Aku mendongakkan kepalaku, mencari matanya untuk menemukan bahwa apa yang dikatakannya bukan hanya bualan semata.
Dan hanya ketulusan cinta yang dapat kulihat dari keseluruhan ekspresinya.
“Sepertinya benih-benih cinta juga sudah mulai terpupuk pada diriku.” bisikku menatap matanya berani.
Mas Satya tampak mengerjab bahagia.
“Benarkah?” Ia menangkup kedua pipiku.
Aku mengangguk. “Ajari aku memupuk cinta ini agar tetap abadi, Mas.”
Mas Satya merundukkan kepalanya.

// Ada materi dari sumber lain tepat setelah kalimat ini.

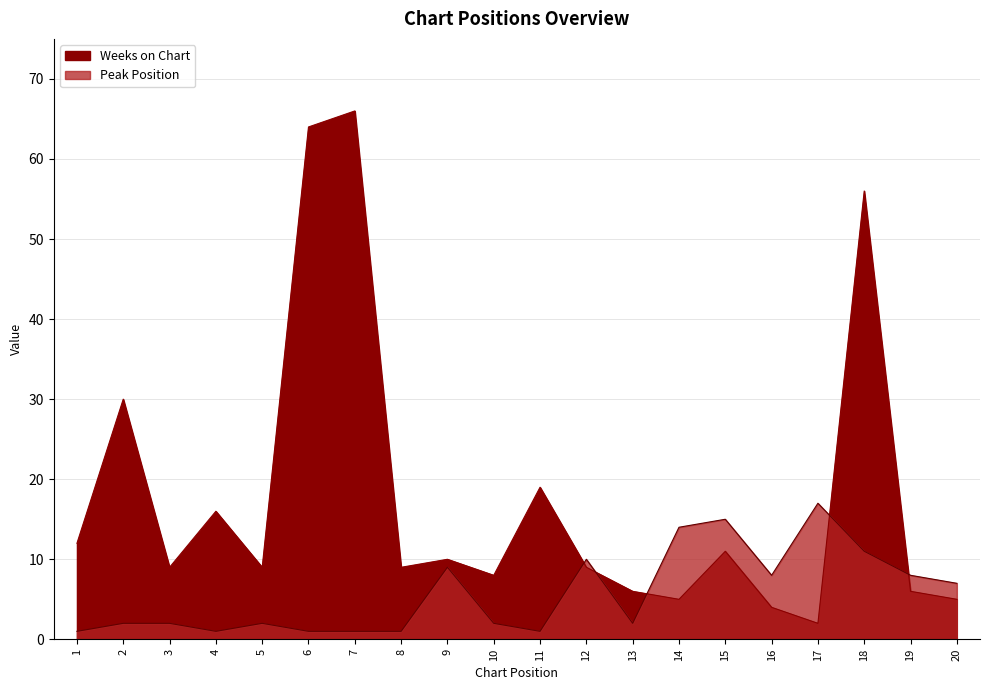

At which label does Peak Position first exceed 2?

9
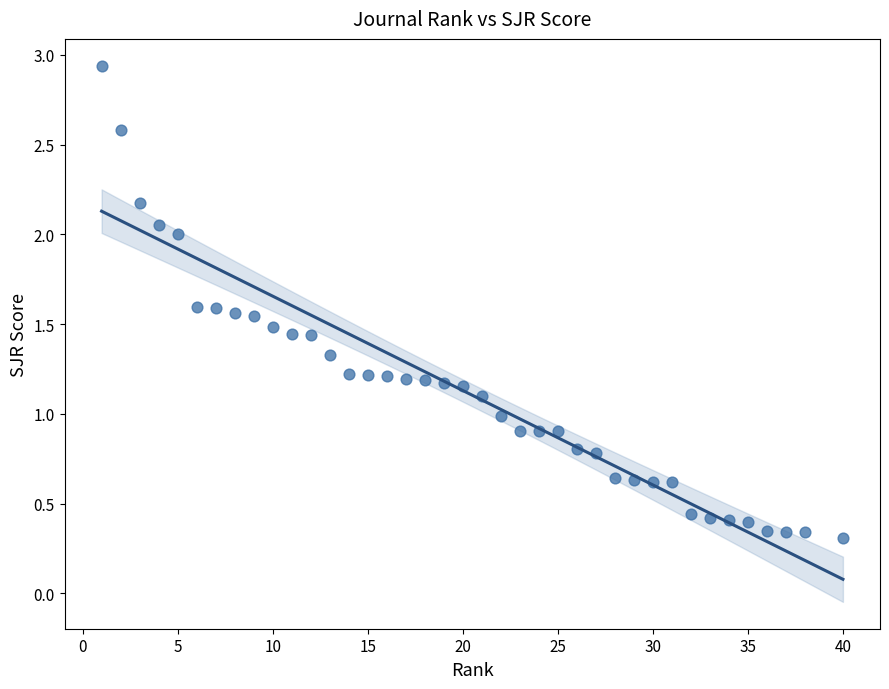

What is the range of X values (max minus min)?

39.0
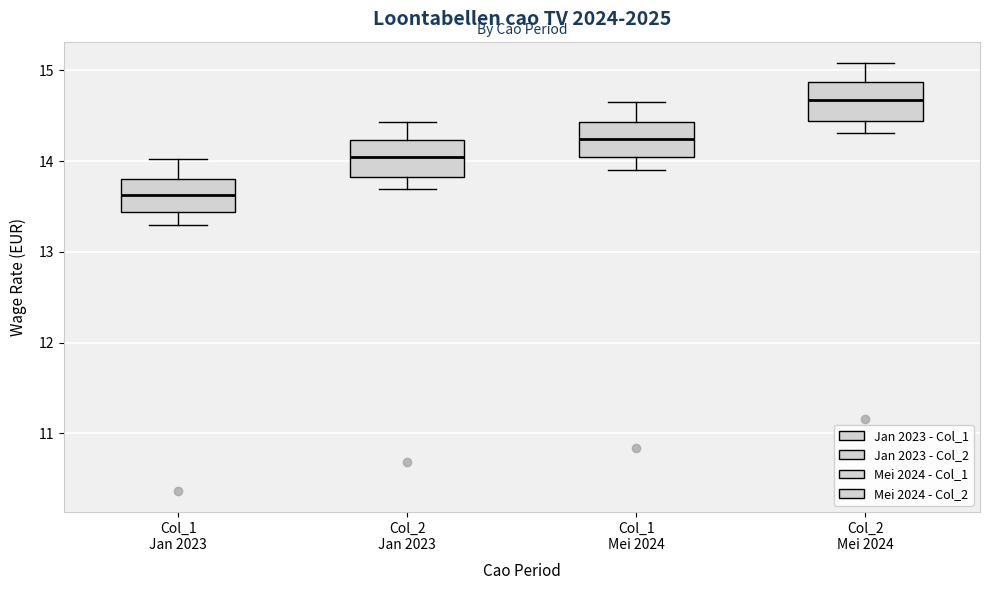

Which box has the lowest median line?

Col_1 Jan 2023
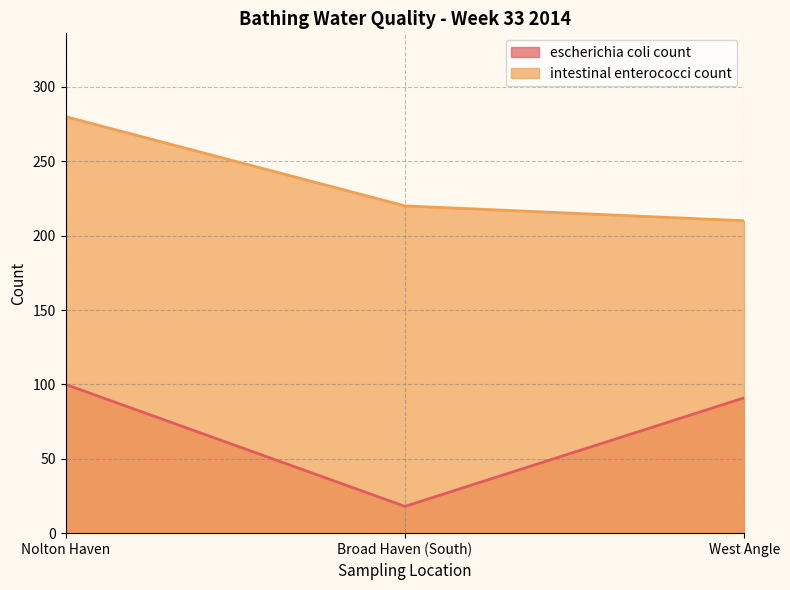

At which category is the sum across all series the highest?

Nolton Haven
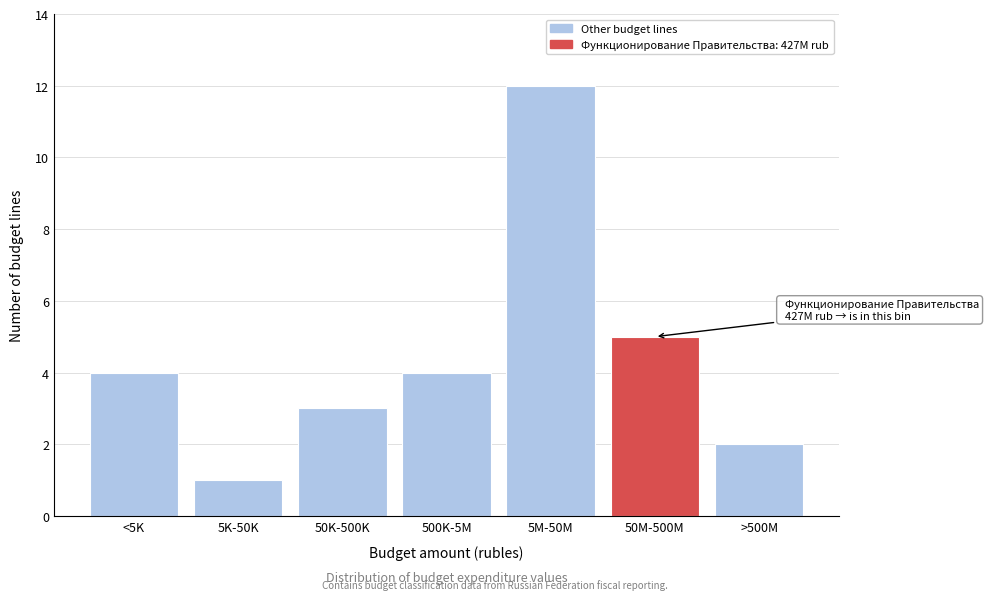

Reading left to right, extract all data points from this chart.

4	1	3	4	12	5	2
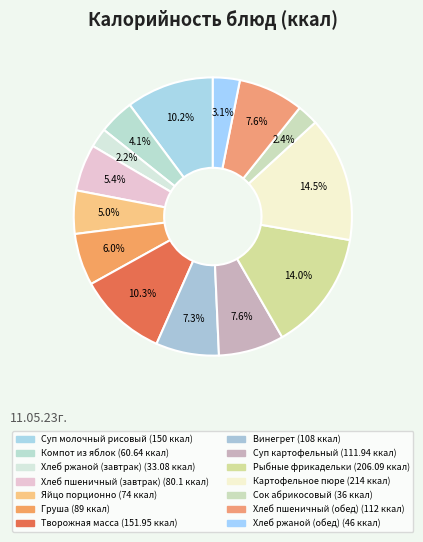

Count the number of slices in the pie.

14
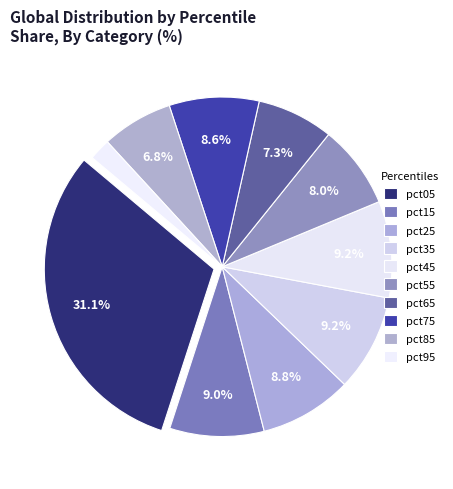

To the nearest percent, what portion does pct95 represent?

2%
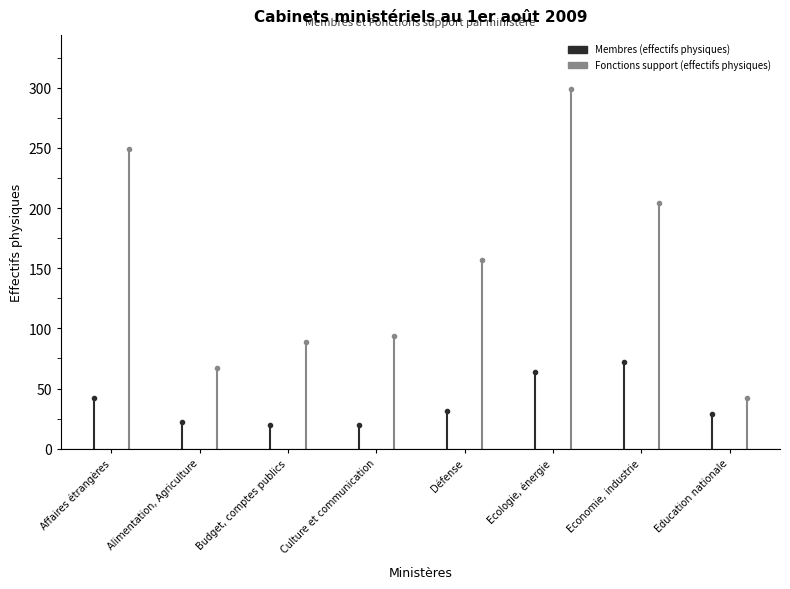

True or false: Membres (effectifs physiques) and Fonctions support (effectifs physiques) cross at least once.

False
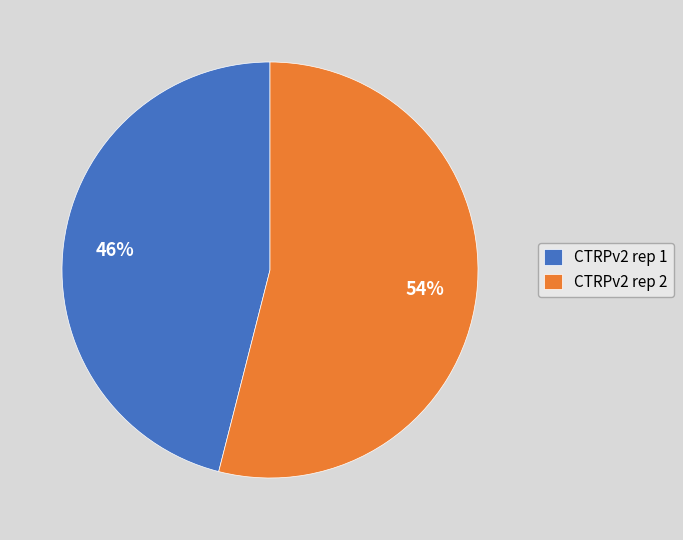

What percentage is the CTRPv2 rep 2 slice, to the nearest percent?

54%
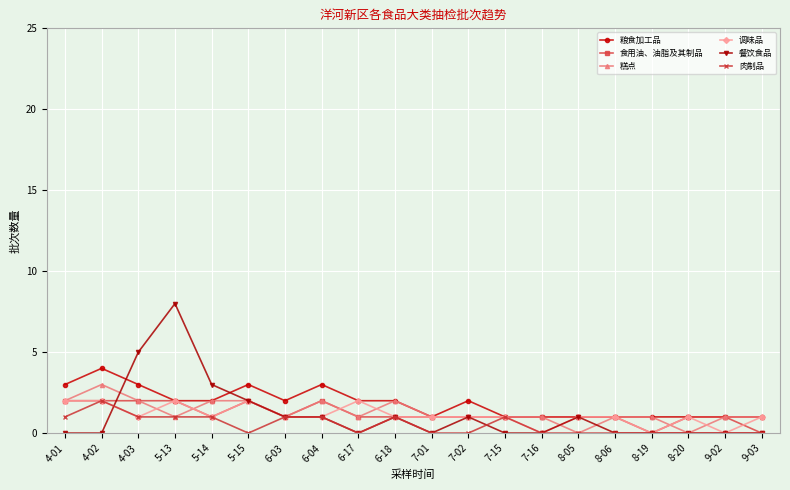

What position from the left is 7-15?

13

Bibirnya mencari bibirku untuk dikecup berulang kali.
“Tentu, Sayang. Mas akan ajak kamu memupuk cinta ini agar tetap mekar abadi di dunia kita.”
Kembali ia menunduk untuk menciumku. Kali lebih intens karena ia mulai memberi lumatan-lumatan kecil yang lebih intim.
Dan aku hanya mengikuti setiap pergerakannya, sembari menikmati kepak-kepak kupu-kupu yang beterbangan di perut dan dada.